2015-02-28 12:30:00

Russian opposition Leader Nemtsov assassinated


(Vatican Radio) Western leaders and fellow dissidents have reacted with shock after a leading Russian opposition politician Boris Nemtsov was assassinated in Moscow. The 55-year-old former deputy prime minister was gunned down while walking with a woman near the Kremlin. 

Listen to this report by Stefan Bos

 

His passionate voice will be missed. His body was seen lying on a bridge near the walls of the Kremlin. 

Nemtsov was shot down just after midnight local time, near the walls of the Kremlin. The Interior Ministry said he was walking with a Ukrainian female acquaintance when a car carrying several men drove up. At least one of the unidentified assailants shot him four times in the back, officials said. 

He apparently died immediately, the woman was unhurt. Russian police said they were still searching for the attackers. The assassination happened just hours after Nemtsov harshly criticized Russian President Vladimir Putin on a local radio station. He told Ekho Mosckvy radio that Putin was plunging Russia into crisis by his "mad, aggressive and deadly policy of war against Ukraine." 
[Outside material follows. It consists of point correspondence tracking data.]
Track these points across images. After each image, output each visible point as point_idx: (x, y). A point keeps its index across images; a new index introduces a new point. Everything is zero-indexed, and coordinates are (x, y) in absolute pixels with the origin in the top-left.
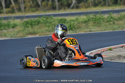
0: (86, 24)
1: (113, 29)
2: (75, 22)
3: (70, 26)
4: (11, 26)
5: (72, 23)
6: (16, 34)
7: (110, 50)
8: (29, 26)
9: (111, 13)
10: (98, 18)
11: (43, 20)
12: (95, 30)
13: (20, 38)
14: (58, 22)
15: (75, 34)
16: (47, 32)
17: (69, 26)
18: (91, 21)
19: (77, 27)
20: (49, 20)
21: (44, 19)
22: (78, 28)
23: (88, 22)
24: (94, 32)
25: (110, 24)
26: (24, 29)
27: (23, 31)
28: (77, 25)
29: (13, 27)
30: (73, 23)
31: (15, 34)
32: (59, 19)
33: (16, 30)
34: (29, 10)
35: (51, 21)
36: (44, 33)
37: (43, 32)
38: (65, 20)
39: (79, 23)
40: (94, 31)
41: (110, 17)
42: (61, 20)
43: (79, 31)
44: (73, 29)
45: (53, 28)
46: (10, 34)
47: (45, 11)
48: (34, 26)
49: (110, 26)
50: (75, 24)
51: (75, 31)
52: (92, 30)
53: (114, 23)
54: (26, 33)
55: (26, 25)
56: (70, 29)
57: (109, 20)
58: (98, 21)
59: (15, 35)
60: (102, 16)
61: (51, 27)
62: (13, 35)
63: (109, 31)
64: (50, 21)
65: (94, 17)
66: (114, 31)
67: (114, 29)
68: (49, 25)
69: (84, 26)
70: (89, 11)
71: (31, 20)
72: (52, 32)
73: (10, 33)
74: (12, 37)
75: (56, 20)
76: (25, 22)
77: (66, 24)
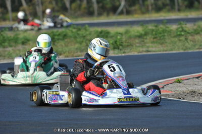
0: (141, 40)
1: (184, 48)
2: (124, 37)
3: (116, 42)
4: (20, 41)
5: (119, 37)
7: (179, 82)
9: (182, 22)
10: (161, 29)
11: (72, 32)
12: (156, 49)
14: (95, 36)
15: (123, 55)
16: (77, 52)
17: (114, 43)
18: (150, 36)
19: (126, 44)
20: (82, 32)
21: (74, 30)
22: (128, 46)
23: (145, 37)
24: (154, 53)
25: (180, 40)
28: (126, 40)
29: (23, 43)
30: (121, 38)
32: (97, 32)
33: (28, 47)
36: (72, 54)
37: (71, 52)
38: (108, 33)
39: (130, 37)
40: (154, 51)
41: (180, 29)
42: (101, 32)
43: (129, 50)
44: (121, 47)
45: (87, 45)
46: (17, 55)
47: (77, 17)
48: (57, 41)
49: (180, 44)
50: (124, 40)
51: (123, 51)
52: (150, 49)
53: (186, 39)
56: (114, 48)
57: (179, 33)
58: (160, 35)
60: (168, 27)
61: (84, 44)
63: (178, 52)
64: (83, 34)
65: (154, 28)
66: (186, 51)
67: (187, 48)
68: (81, 40)
69: (138, 43)
70: (147, 19)
71: (53, 32)
73: (18, 52)
75: (93, 33)
77: (109, 39)
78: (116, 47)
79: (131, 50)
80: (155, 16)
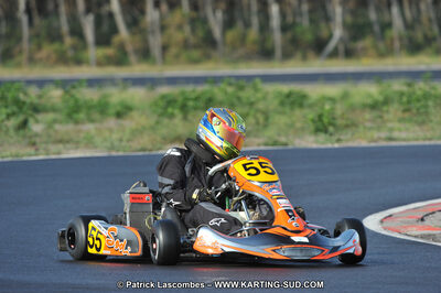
0: (375, 113)
2: (339, 106)
3: (320, 117)
4: (112, 111)
5: (327, 107)
6: (128, 141)
8: (177, 112)
10: (419, 93)
11: (226, 93)
12: (408, 135)
13: (141, 153)
14: (276, 102)
15: (336, 145)
17: (317, 119)
18: (396, 106)
19: (344, 122)
20: (247, 94)
21: (230, 90)
22: (347, 126)
23: (385, 108)
24: (404, 143)
26: (157, 123)
27: (153, 128)
28: (342, 116)
29: (119, 115)
30: (333, 109)
31: (124, 139)
32: (280, 93)
33: (129, 124)
34: (177, 57)
35: (253, 99)
38: (304, 97)
39: (352, 108)
40: (404, 140)
42: (289, 95)
43: (349, 136)
44: (331, 129)
45: (258, 123)
46: (105, 140)
47: (236, 61)
48: (192, 112)
50: (339, 111)
51: (336, 137)
52: (396, 134)
54: (164, 138)
55: (165, 108)
56: (317, 130)
58: (418, 105)
59: (124, 144)
60: (434, 88)
61: (251, 120)
62: (116, 143)
64: (248, 98)
65: (405, 89)
68: (245, 110)
69: (369, 121)
70: (391, 68)
71: (183, 93)
72: (256, 136)
73: (107, 134)
74: (112, 148)
75: (271, 96)
76: (163, 97)
77: (306, 111)
78: (321, 127)
79: (353, 134)
80: (407, 62)
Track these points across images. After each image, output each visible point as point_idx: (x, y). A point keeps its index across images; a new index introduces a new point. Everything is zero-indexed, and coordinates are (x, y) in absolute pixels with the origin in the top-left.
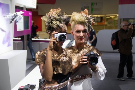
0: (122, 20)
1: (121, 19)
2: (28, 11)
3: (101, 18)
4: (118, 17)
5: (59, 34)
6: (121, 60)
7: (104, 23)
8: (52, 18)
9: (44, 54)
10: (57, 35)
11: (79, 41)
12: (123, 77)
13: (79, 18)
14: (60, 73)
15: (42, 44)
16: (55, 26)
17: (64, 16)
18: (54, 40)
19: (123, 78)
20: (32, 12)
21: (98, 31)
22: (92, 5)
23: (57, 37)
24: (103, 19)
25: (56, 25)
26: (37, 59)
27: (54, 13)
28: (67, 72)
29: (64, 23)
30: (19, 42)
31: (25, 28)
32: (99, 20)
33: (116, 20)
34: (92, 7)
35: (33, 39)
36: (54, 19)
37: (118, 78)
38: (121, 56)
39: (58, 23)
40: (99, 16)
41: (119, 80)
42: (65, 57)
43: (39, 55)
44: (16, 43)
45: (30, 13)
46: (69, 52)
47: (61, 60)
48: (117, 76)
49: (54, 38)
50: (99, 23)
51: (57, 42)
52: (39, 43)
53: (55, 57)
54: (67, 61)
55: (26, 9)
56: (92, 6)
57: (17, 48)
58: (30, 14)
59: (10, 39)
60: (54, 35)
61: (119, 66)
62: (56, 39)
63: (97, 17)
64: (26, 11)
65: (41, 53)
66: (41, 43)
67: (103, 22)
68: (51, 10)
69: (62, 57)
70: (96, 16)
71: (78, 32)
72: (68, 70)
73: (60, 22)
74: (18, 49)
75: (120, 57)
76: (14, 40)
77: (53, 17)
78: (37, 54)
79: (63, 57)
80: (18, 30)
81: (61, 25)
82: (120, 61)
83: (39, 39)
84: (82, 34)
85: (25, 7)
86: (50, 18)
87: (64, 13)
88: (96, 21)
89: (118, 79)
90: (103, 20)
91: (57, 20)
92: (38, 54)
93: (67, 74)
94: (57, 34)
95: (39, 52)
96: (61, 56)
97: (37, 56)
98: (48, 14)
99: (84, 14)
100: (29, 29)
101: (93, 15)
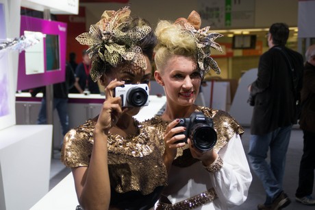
0: (308, 42)
1: (304, 40)
2: (56, 22)
3: (253, 37)
4: (296, 34)
5: (129, 87)
6: (305, 150)
7: (260, 52)
8: (104, 38)
9: (90, 136)
10: (124, 90)
11: (181, 101)
12: (312, 195)
13: (181, 39)
14: (135, 191)
15: (94, 107)
16: (113, 60)
17: (140, 30)
18: (114, 103)
19: (311, 199)
20: (66, 24)
21: (243, 73)
22: (227, 5)
23: (122, 96)
24: (258, 40)
25: (115, 56)
26: (69, 153)
27: (112, 23)
28: (150, 187)
29: (139, 49)
30: (33, 105)
31: (47, 66)
32: (248, 44)
33: (293, 43)
34: (226, 9)
35: (71, 96)
36: (110, 41)
37: (297, 199)
38: (304, 137)
39: (121, 50)
40: (246, 32)
41: (301, 202)
42: (145, 143)
43: (73, 141)
44: (25, 107)
45: (61, 26)
46: (151, 131)
47: (137, 153)
48: (295, 193)
49: (115, 99)
50: (248, 51)
51: (123, 108)
52: (86, 105)
53: (120, 144)
54: (150, 155)
55: (50, 17)
56: (229, 6)
57: (28, 121)
58: (62, 29)
59: (6, 95)
60: (113, 89)
61: (299, 164)
62: (120, 102)
63: (242, 36)
64: (50, 20)
65: (82, 135)
66: (92, 105)
67: (258, 48)
68: (105, 14)
69: (138, 145)
70: (238, 32)
71: (180, 76)
72: (154, 182)
73: (128, 48)
74: (32, 123)
75: (303, 140)
76: (18, 99)
77: (109, 34)
78: (69, 136)
79: (140, 143)
80: (29, 72)
81: (129, 56)
82: (303, 153)
83: (86, 94)
84: (188, 83)
85: (48, 10)
86: (100, 36)
87: (140, 22)
88: (240, 46)
89: (297, 201)
90: (257, 43)
91: (120, 43)
92: (72, 138)
93: (151, 191)
94: (123, 86)
95: (73, 132)
96: (136, 142)
97: (68, 145)
98: (97, 25)
99: (188, 26)
100: (60, 69)
101: (232, 31)
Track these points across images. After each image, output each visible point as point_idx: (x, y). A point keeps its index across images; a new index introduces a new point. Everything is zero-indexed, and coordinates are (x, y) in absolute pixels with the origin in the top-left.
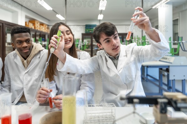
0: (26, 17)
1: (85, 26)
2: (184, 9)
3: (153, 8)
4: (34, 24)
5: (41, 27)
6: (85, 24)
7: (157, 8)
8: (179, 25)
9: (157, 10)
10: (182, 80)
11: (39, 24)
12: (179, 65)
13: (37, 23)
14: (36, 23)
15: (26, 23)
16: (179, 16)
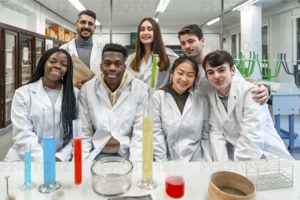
0: (47, 22)
1: (130, 35)
2: (276, 12)
3: (234, 10)
4: (57, 32)
5: (66, 37)
6: (130, 32)
7: (239, 10)
8: (268, 35)
9: (238, 13)
10: (290, 116)
11: (63, 31)
12: (287, 94)
13: (61, 31)
14: (59, 31)
15: (46, 30)
16: (269, 22)
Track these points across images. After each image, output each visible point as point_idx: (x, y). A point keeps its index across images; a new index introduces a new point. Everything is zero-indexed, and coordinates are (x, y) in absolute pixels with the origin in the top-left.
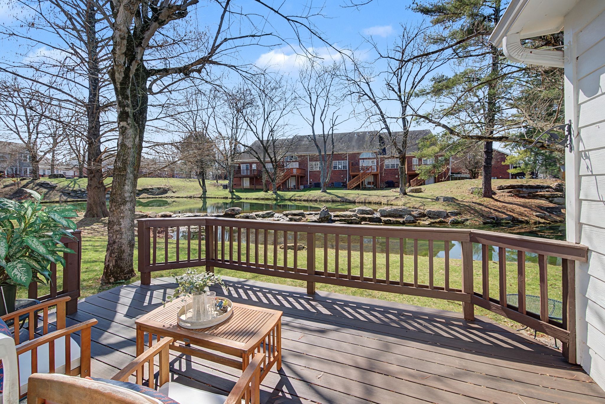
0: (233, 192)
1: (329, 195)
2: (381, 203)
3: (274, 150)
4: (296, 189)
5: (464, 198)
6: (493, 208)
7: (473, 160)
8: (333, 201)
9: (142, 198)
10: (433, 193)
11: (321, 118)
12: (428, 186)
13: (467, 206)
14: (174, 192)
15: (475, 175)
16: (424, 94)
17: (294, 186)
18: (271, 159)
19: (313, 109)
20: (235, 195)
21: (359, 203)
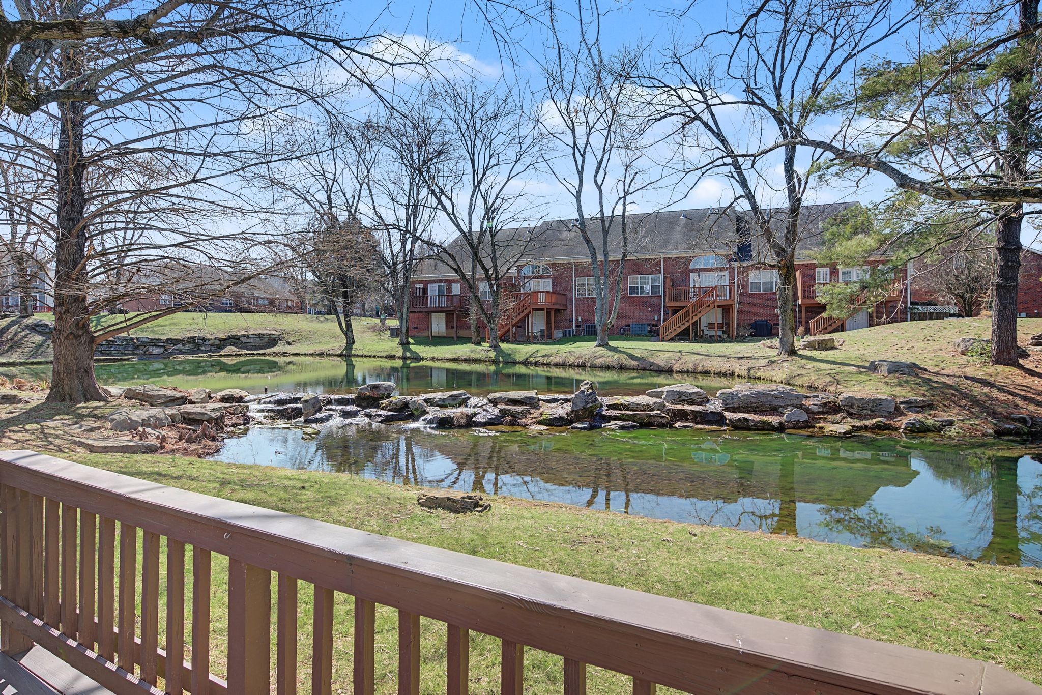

Nemtsov also said the country needs political reform as power is currently concentrated around one person who he claimed "rules forever" warned that "this would lead to a catastrophe". 

He was shot and killed just a day before a planned protest against the government. Nemtsov had been working on a report presenting evidence that he believed proved Russia's direct involvement in the pro-Russian separatist rebellion that has raged in eastern Ukraine since April, killing some 5,800 people. 

Ukraine's President Petro Poroshenko called him a "personal friend" and "a bridge" between the two countries. Poroshenko wrote on his Facebook website page that he hopes "the killers will be punished". Those sentiments were shared by Western leaders including U.S. President Barrack Obama who urged Russia's government to perform "a prompt, impartial and transparent investigation to bring the perpetrators to justice." 

His death also ended a life of politics: He was a deputy prime minister who made his name as a Western oriented free market reformer following the collapse of the Soviet Union under than leader Boris Yeltsin. He was once seen as a potential successor of Yeltsin, but in the end Putin received the top job.

Yet Nemtsov didn't give up.  

He made clear his support for the anti-Putin movement Solidarity, with chess champion Garry Kasparov. Nemtsov was sentenced to 15 days in jail four years ago after taking part in a New Year’s Eve opposition rally.     

The activist always realized someone was looking over his shoulder. Last month he told Russian media his 86-year-old mother was afraid that Putin could have him killed for his opposition activities. 

Putin has now offered his condolences and ordered Russia's top law enforcement chiefs to "personally oversee" the probe of Nemtsov's killing. 

In the words of Russia's Human Rights Commissioner Yelena Panfilova: "It wasn't just a shot in Nemtsov's back, it was a shot in the back of Russia."